◆ Action item: Go through the data below and return each line where the string "phường" appears.

◆ Given data:
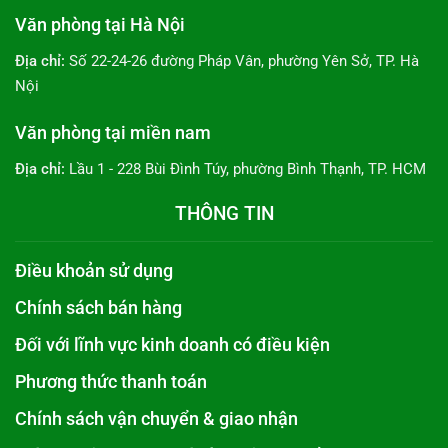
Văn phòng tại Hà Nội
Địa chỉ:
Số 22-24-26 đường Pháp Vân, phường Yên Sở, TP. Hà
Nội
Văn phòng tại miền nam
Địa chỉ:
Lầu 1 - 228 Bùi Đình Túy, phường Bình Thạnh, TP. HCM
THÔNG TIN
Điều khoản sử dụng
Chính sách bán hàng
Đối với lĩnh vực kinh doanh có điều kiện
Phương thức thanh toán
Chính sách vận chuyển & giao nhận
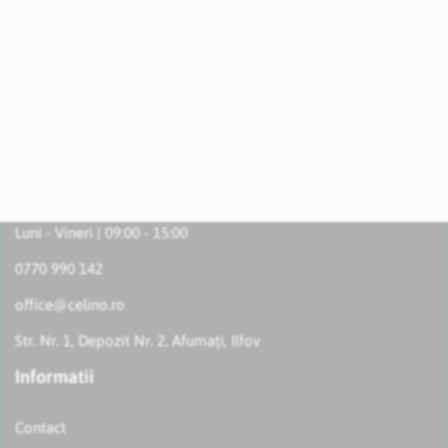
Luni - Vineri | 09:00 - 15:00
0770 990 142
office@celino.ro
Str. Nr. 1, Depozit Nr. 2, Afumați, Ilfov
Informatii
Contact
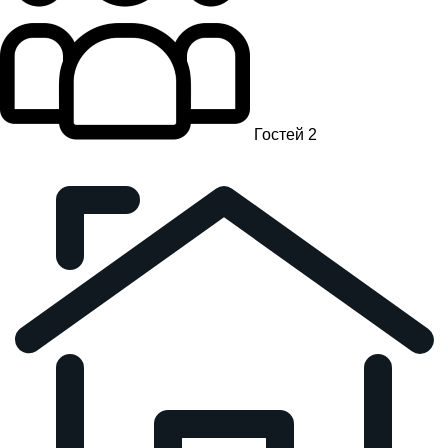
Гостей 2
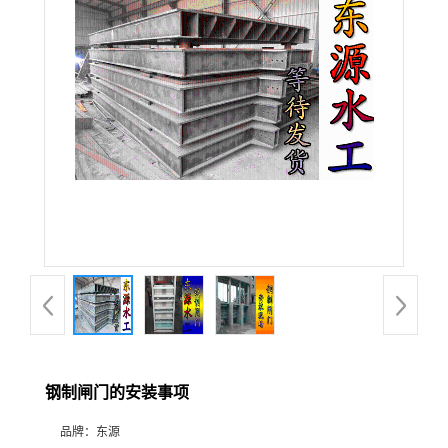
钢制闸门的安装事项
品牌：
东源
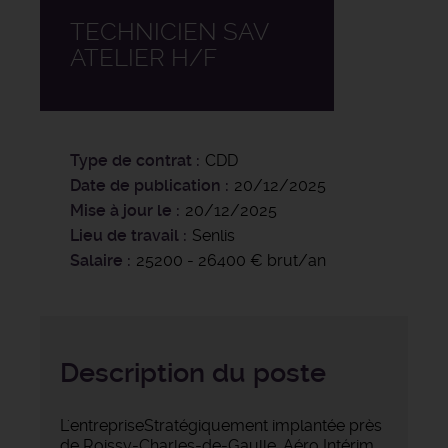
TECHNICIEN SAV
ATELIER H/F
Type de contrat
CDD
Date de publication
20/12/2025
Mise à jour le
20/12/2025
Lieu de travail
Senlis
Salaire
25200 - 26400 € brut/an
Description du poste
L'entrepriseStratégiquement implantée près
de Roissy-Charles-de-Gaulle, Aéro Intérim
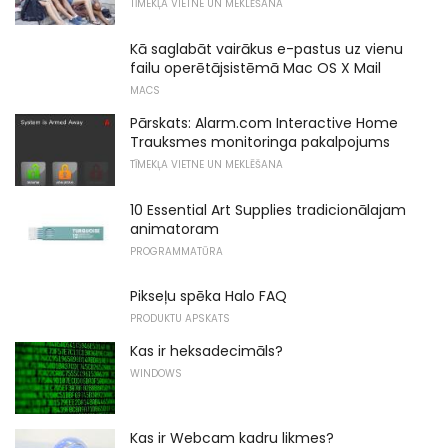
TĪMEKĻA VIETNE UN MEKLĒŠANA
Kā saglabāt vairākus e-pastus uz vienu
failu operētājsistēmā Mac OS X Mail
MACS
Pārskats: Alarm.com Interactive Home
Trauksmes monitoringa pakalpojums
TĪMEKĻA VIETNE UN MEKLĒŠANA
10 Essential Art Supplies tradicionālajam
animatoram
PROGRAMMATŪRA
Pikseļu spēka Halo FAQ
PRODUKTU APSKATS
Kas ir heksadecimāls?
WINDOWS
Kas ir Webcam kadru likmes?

◆ Reply:
Số 22-24-26 đường Pháp Vân, phường Yên Sở, TP. Hà
Lầu 1 - 228 Bùi Đình Túy, phường Bình Thạnh, TP. HCM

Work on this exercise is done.